──────── STUDY MATERIAL

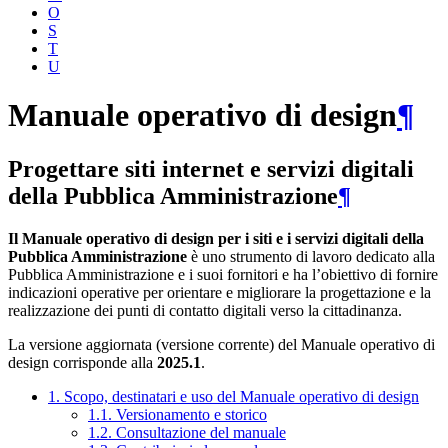
O
S
T
U
Manuale operativo di design
¶
Progettare siti internet e servizi digitali
della Pubblica Amministrazione
¶
Il Manuale operativo di design per i siti e i servizi digitali della
Pubblica Amministrazione
è uno strumento di lavoro dedicato alla
Pubblica Amministrazione e i suoi fornitori e ha l’obiettivo di fornire
indicazioni operative per orientare e migliorare la progettazione e la
realizzazione dei punti di contatto digitali verso la cittadinanza.
La versione aggiornata (versione corrente) del Manuale operativo di
design corrisponde alla
2025.1
.
1. Scopo, destinatari e uso del Manuale operativo di design
1.1. Versionamento e storico
1.2. Consultazione del manuale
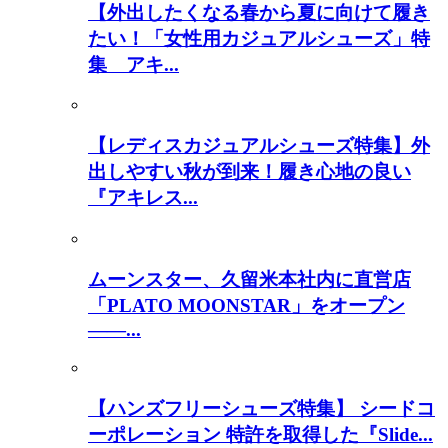
【外出したくなる春から夏に向けて履き
たい！「女性用カジュアルシューズ」特
集 アキ...
【レディスカジュアルシューズ特集】外
出しやすい秋が到来！履き心地の良い
『アキレス...
ムーンスター、久留米本社内に直営店
「PLATO MOONSTAR」をオープン
――...
【ハンズフリーシューズ特集】 シードコ
ーポレーション 特許を取得した『Slide...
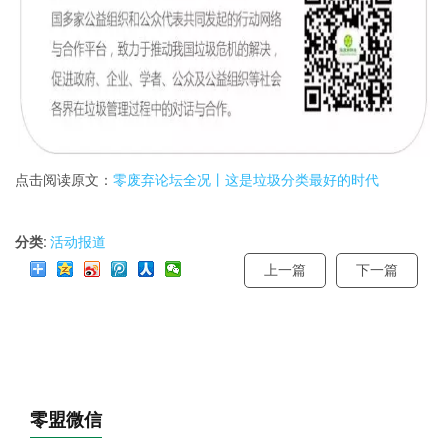
点击阅读原文：
零废弃论坛全况丨这是垃圾分类最好的时代
分类:
活动报道
上一篇
下一篇
零盟微信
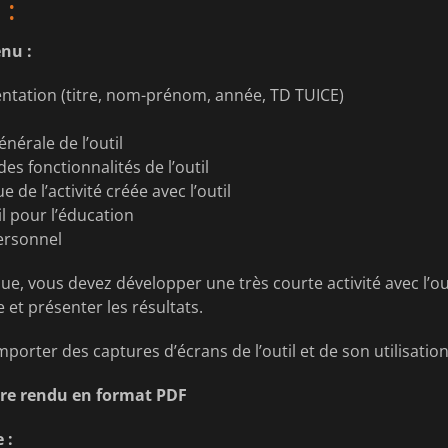
 :
nu :
ntation (titre, nom-prénom, année, TD TUICE)
nérale de l’outil
es fonctionnalités de l’outil
 de l’activité créée avec l’outil
til pour l’éducation
ersonnel
e, vous devez développer une très courte activité avec l’outil
e et présenter les résultats.
orter des captures d’écrans de l’outil et de son utilisation
tre rendu en format PDF
 :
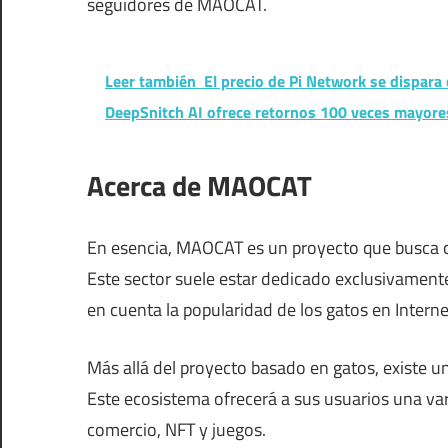
seguidores de MAOCAT.
Leer también
El precio de Pi Network se dispar
DeepSnitch AI ofrece retornos 100 veces mayore
Acerca de MAOCAT
En esencia, MAOCAT es un proyecto que busca co
Este sector suele estar dedicado exclusivament
en cuenta la popularidad de los gatos en Interne
Más allá del proyecto basado en gatos, existe
Este ecosistema ofrecerá a sus usuarios una va
comercio, NFT y juegos.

────────────────

DIRECTIVE:
Leave the pictures out and restate the listing word for word.

ANSWER BELOW:
O
S
T
U
Manuale operativo di design
¶
Progettare siti internet e servizi digitali
della Pubblica Amministrazione
¶
Il Manuale operativo di design per i siti e i servizi digitali della
Pubblica Amministrazione
è uno strumento di lavoro dedicato alla
Pubblica Amministrazione e i suoi fornitori e ha l’obiettivo di fornire
indicazioni operative per orientare e migliorare la progettazione e la
realizzazione dei punti di contatto digitali verso la cittadinanza.
La versione aggiornata (versione corrente) del Manuale operativo di
design corrisponde alla
2025.1
.
1. Scopo, destinatari e uso del Manuale operativo di design
1.1. Versionamento e storico
1.2. Consultazione del manuale
【外出したくなる春から夏に向けて履き
たい！「女性用カジュアルシューズ」特
集 アキ...
【レディスカジュアルシューズ特集】外
出しやすい秋が到来！履き心地の良い
『アキレス...
ムーンスター、久留米本社内に直営店
「PLATO MOONSTAR」をオープン
――...
【ハンズフリーシューズ特集】 シードコ
ーポレーション 特許を取得した『Slide...
点击阅读原文：
零废弃论坛全况丨这是垃圾分类最好的时代
分类:
活动报道
上一篇
下一篇
零盟微信
 :
nu :
ntation (titre, nom-prénom, année, TD TUICE)
nérale de l’outil
es fonctionnalités de l’outil
 de l’activité créée avec l’outil
til pour l’éducation
ersonnel
e, vous devez développer une très courte activité avec l’outil
e et présenter les résultats.
orter des captures d’écrans de l’outil et de son utilisation
tre rendu en format PDF
 :
seguidores de MAOCAT.
Leer también
El precio de Pi Network se dispar
DeepSnitch AI ofrece retornos 100 veces mayore
Acerca de MAOCAT
En esencia, MAOCAT es un proyecto que busca co
Este sector suele estar dedicado exclusivament
en cuenta la popularidad de los gatos en Interne
Más allá del proyecto basado en gatos, existe
Este ecosistema ofrecerá a sus usuarios una va
comercio, NFT y juegos.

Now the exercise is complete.